# [Required actions]
(1) In the news item on the U.S. credit downgrade, reproduce the passage starting with "The credit rating" and going on through "in Washington, D.C.", swapping "deficit reduction" for "debt reduction".
(2) Using the news item on the U.S. credit downgrade, explain why Moody's gave Tennessee, South Carolina, Virginia, Maryland and New Mexico "negative" outlooks.
(3) Continue the news item on the U.S. credit downgrade from its last sentence.

# [Text under study]
The credit rating agency lowered the U.S. triple-A credit rating to "AA+," citing disappointment with the debt-ceiling deal Congress approved last week.

The agreement calls for about $2 trillion in deficit reduction over the next decade. S&P analysts had called for $4 trillion in deficit reduction and expressed concern over divisive politics in Washington, D.C.

Even before Friday's action, Tennessee officials were preparing to travel to New York to defend the state's triple-A credit rating with analysts from Moody's Investors Service, another major rating company.

Moody's on Thursday reaffirmed triple-A ratings for Tennessee and four other states it had put on a credit watch for potential downgrades if a federal default occurred.

But the ratings agency also slapped Tennessee, South Carolina, Virginia, Maryland and New Mexico with "negative" outlooks because of the volatile situation in Washington.

In an interview Friday before Standard & Poor's move, Tennessee Treasurer David Lillard expressed frustration over Moody's declaration of a "negative outlook" for Tennessee. The move likely signals another credit rating review within 90 days, he said.

"It means we still need to talk to Moody's."

# [Material shown]
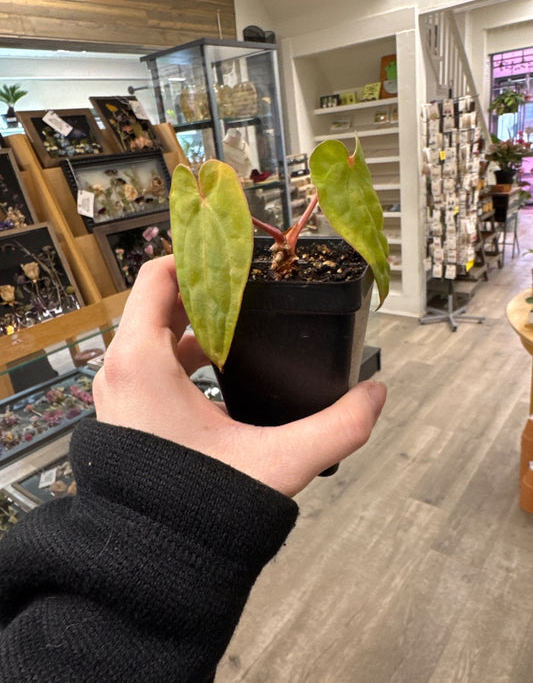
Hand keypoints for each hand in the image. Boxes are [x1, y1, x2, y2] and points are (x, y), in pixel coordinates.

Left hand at [92, 255, 385, 497]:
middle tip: (249, 285)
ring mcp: (119, 393)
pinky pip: (152, 362)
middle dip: (205, 290)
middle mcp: (121, 371)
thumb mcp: (278, 461)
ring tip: (240, 318)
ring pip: (155, 334)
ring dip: (195, 321)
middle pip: (159, 302)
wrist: (154, 565)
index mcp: (142, 363)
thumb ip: (337, 427)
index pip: (158, 277)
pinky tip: (222, 364)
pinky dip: (183, 352)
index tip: (235, 255)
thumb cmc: (198, 512)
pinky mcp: (127, 413)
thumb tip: (375, 396)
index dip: (197, 257)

# [Answers per task]
(1)
The credit rating agency lowered the U.S. triple-A credit rating to "AA+," citing disappointment with the debt-ceiling deal Congress approved last week.

The agreement calls for about $2 trillion in debt reduction over the next decade. S&P analysts had called for $4 trillion in debt reduction and expressed concern over divisive politics in Washington, D.C.

(2) Moody's gave the five states "negative" outlooks because of the volatile situation in Washington. It did so even while reaffirming their triple-A ratings.

(3)
In an e-mail Saturday, Lillard said he doesn't think S&P's action should hurt Tennessee's rating.

"First, Tennessee is rated AA+ by S&P with a positive outlook," he said. "Tennessee has excellent fiscal discipline and has a low amount of debt. The United States government has neither of these characteristics."

Moody's analysts cited concerns over Tennessee state government's reliance on federal funding, higher-than-average federal spending on procurement contracts, a higher-than-average percentage of federal workers and several other issues.

Tennessee-based federal contractors were paid $10.2 billion, according to the U.S. Census Bureau's Consolidated Federal Funds Report for fiscal 2009. That put the state at No. 15 among the 50 states.

A Tax Foundation study of 2005 federal spending showed Tennessee got $1.27 back from Uncle Sam for every tax dollar it sent to Washington. The federal stimulus boosted the return even more.

But Lillard said the state has demonstrated its willingness to cut spending when necessary.

And while Moody's worried whether the state could convert its short-term commercial paper debt into long-term bonds in a crunch, Lillard said that debt is relatively low compared to the state's $30.8 billion budget.

If needed, he said, the state could borrow from its retirement system, but he doesn't expect that to happen.

Lillard also noted that Tennessee borrows little money compared to other states. Moreover, he said, Moody's hasn't yet reduced the U.S. government's credit rating and shouldn't cut states' either.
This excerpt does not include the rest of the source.